:: What you should do ::
Below is a block of entries; repeat exactly the lines starting at the line that contains "[48,1160,253,1176] [48,1187,68,1203] ☐" and ending at the line that contains "[48,1214,68,1230] ☐ -> [61,825,74,835] ☑", both included.

Information given Block Start

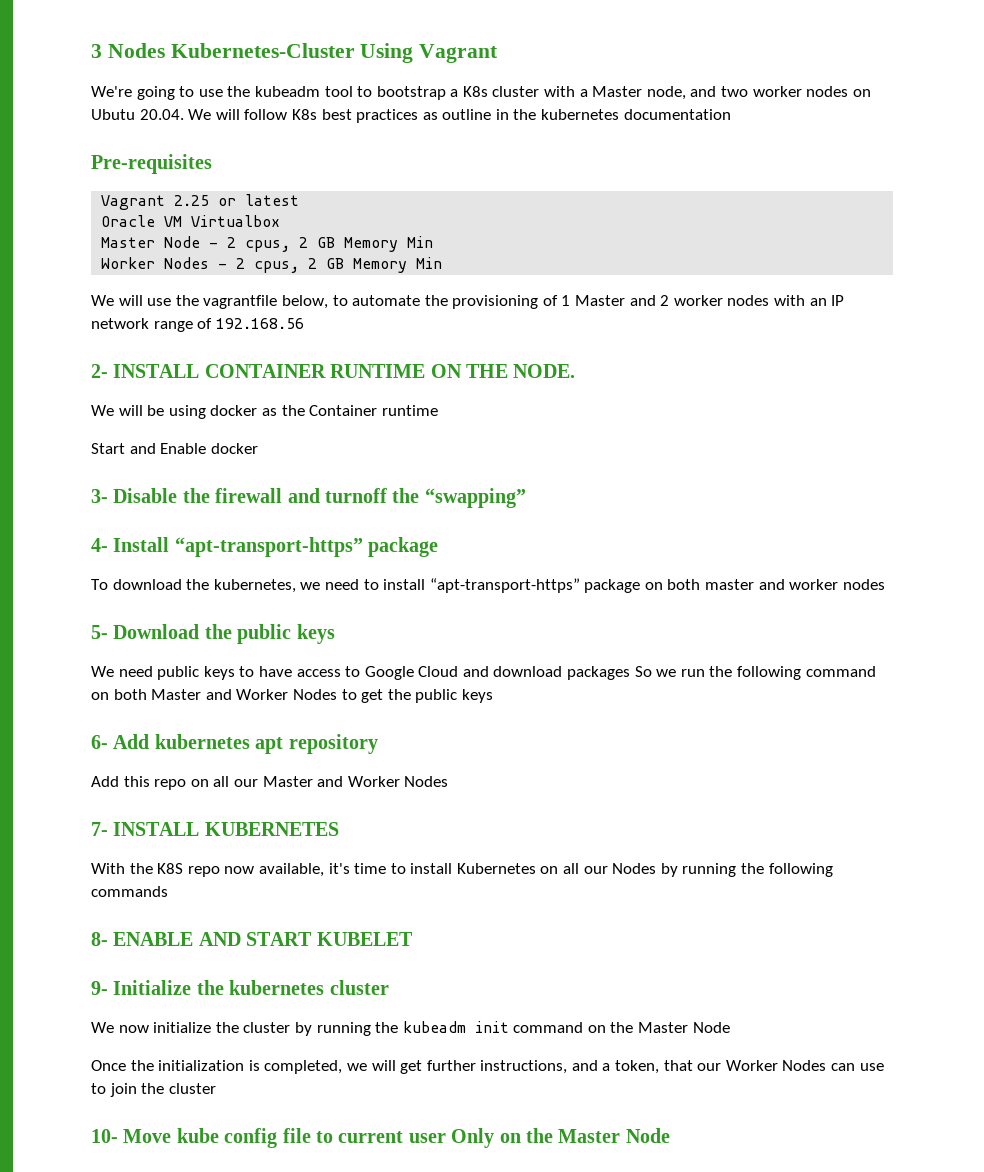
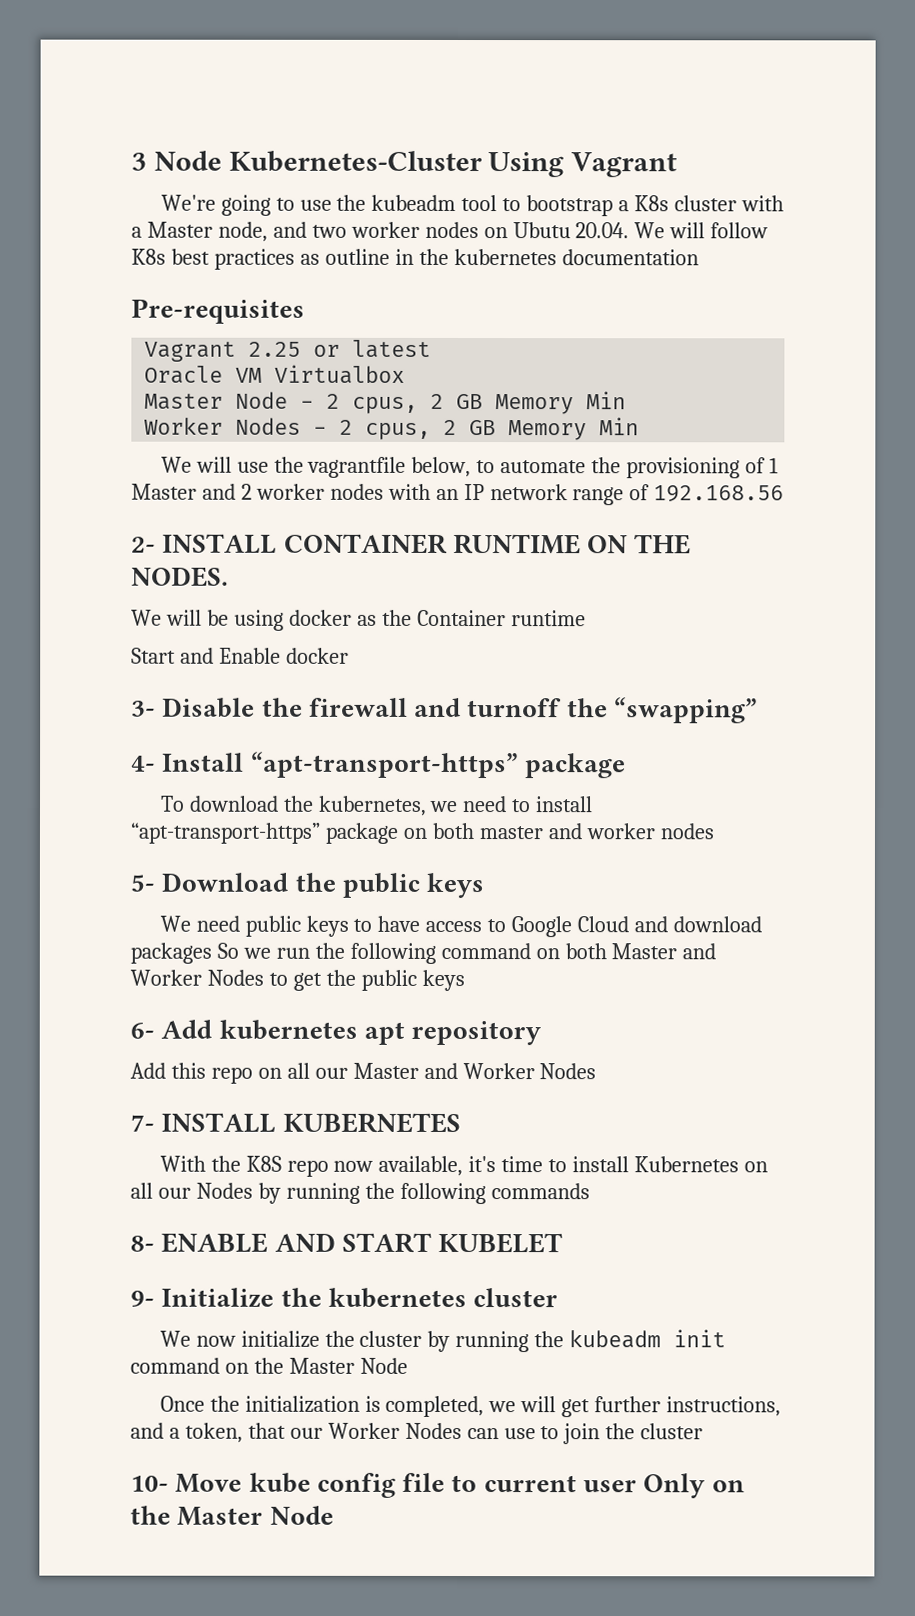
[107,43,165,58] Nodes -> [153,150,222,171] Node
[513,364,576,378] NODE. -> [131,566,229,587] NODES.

Information given Block End
Information given Block Start

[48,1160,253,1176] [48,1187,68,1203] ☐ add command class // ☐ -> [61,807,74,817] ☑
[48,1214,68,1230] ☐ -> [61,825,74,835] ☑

Information given Block End
Information given Block Start

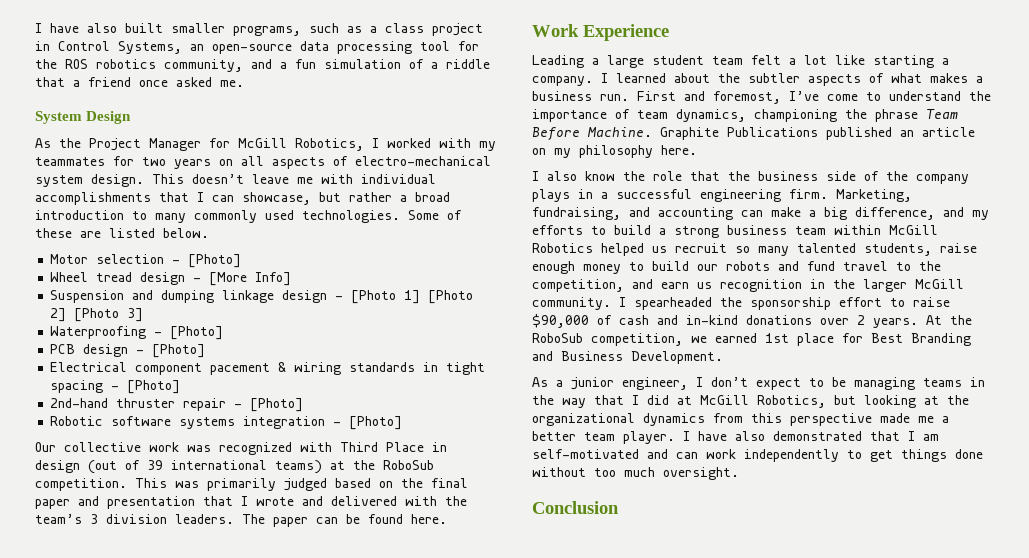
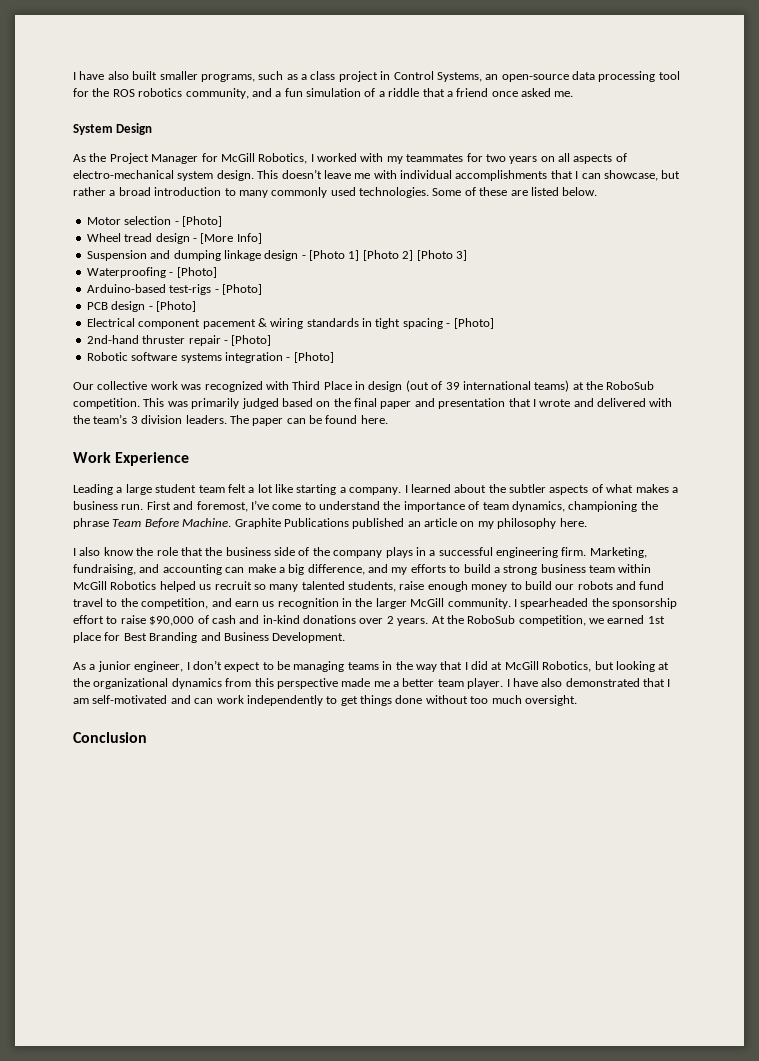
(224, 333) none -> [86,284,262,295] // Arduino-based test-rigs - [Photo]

Information given Block End

:: Problem solution ::
[48,1160,253,1176] [48,1187,68,1203] ☐ add command class // ☐ -> [61,807,74,817] ☑
[48,1214,68,1230] ☐ -> [61,825,74,835] ☑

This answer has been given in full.